Sparsity Runtime Integration with TF/TFLite for Latency Improvements #173

alanchiao · 2019-12-06T16:39:26Z

As suggested here, model pruning currently only provides benefits in model compression/size reduction. Further framework support is necessary to provide latency improvements in TF/TFLite.

sujoyrc · 2020-03-30T19:35:00Z

When do you think this will be included in tensorflow / TFLite release ? Is there a targeted timeline ? We are planning to do an internal development if this is not expected within this year (2020) based on this.

raziel · 2020-03-30T20:02:24Z

Hi.
We're expecting a Q2/Q3 release date, though full TFLite kernel support will be an ongoing process after that (i.e. not all TFLite kernels will have sparse execution support).

Also, we're hoping the current working-from-home situation won't affect things further.

Thanks

sujoyrc · 2020-03-31T11:33:38Z

Thank you

sujoyrc · 2020-04-03T19:11:29Z

Why is this closed ? will this be integrated in next version ?

alanchiao · 2020-04-07T18:10:12Z

Reopened. Will not be integrated necessarily in next release.

shariq-audiofocus · 2020-04-23T04:33:01Z

Will sparse models ever result in smaller/compressed *.tflite models? This would be a huge plus for low power use cases as it would reduce I/O.

Currently I'm working with a quantized 14MB model but if pruned & compressed it could go down to 2MB and be able to fit in the SRAM of some MCUs.

paulaksm · 2020-04-27T17:31:24Z

Will sparse models ever result in smaller/compressed *.tflite models? This would be a huge plus for low power use cases as it would reduce I/O.

Currently I'm working with a quantized 14MB model but if pruned & compressed it could go down to 2MB and be able to fit in the SRAM of some MCUs.

Same here! Currently my *tflite model and its sparse counterpart have the same storage requirements.

If TFLite could detect the zeros and change their type to uint8, this would make a huge difference on model size (MBs).

gordinmitya · 2020-06-20T06:01:41Z

@paulaksm @shariq-audiofocus
have you tried structural pruning instead?
if you worry about storage only why not to consider gzip compressing for the model file? (like cryptopp gzip)

shariq-audiofocus · 2020-06-22T17:25:20Z

@gordinmitya Thanks, I hadn't heard of structural pruning, seems like that could lead to smaller tflite binaries if it eliminates entire filters. Is structural pruning on the model-optimization roadmap?

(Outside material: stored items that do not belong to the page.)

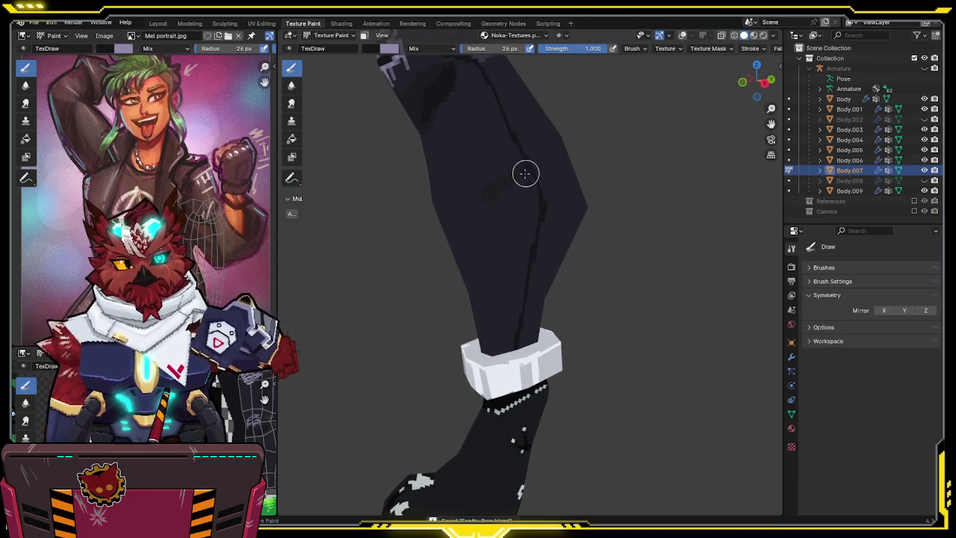
pyautogui.moveTo(542, 156); pyautogui.dragTo(484, 193)
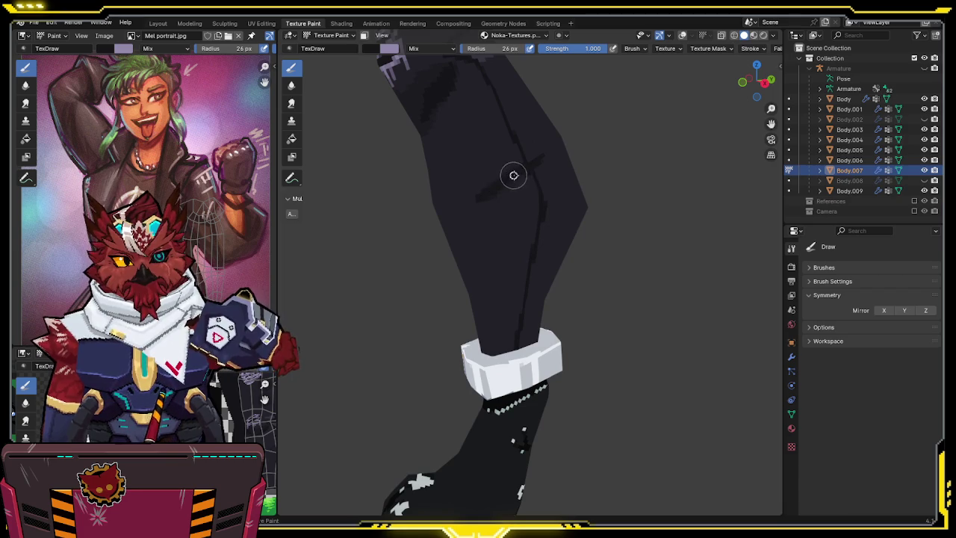
pyautogui.moveTo(529, 171); pyautogui.dragTo(482, 208, button='middle')
pyautogui.press('ctrl+s')
pyautogui.moveTo(465, 252)
pyautogui.mouseDown(button='middle')
pyautogui.moveTo(490, 195)
pyautogui.moveTo(507, 198)
pyautogui.mouseUp(button='middle')
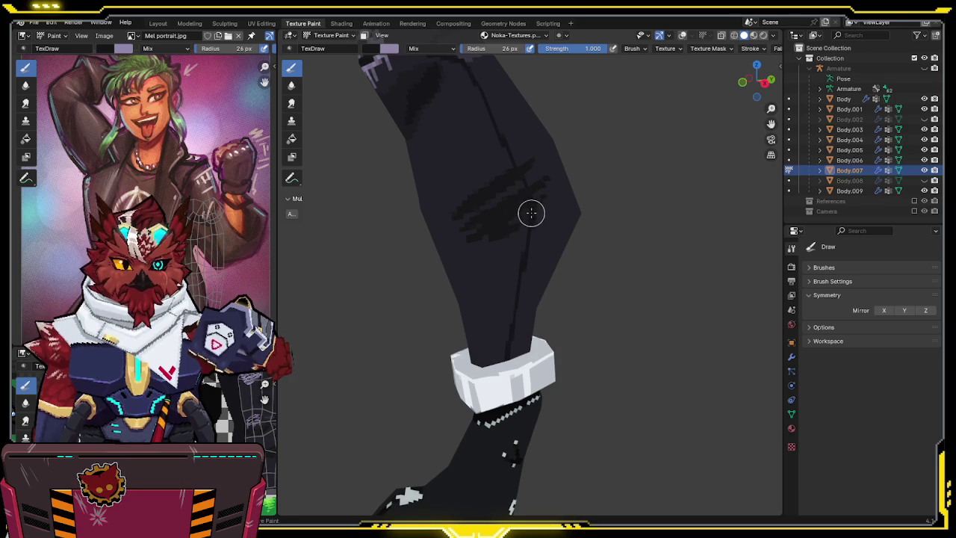
# Switch to the light colour at strength 0.5 and start light strokes on the lower-leg rip.
pyautogui.press('x')
pyautogui.click(571, 48)
pyautogui.write('0.5')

Re: storage - I'm not worried about offline storage. I'm worried about latency & power usage during inference on tiny edge devices (probably MCUs). ARM is developing processors [1] that can do online decompression of weights on-the-fly during inference. This is interesting because now you can fit larger models in memory by utilizing their compression technique. If the model fits in memory (SRAM) you get lower latency & power usage. I'm wondering if the model-optimization & TFLite team are thinking about this or if it's outside their scope.

[1] https://www.theregister.com/2020/02/10/arm_cortex_m_ai_accelerator/ - "To fit this all into a small memory and silicon footprint, the microNPU can decompress trained INT8 models on the fly for inference."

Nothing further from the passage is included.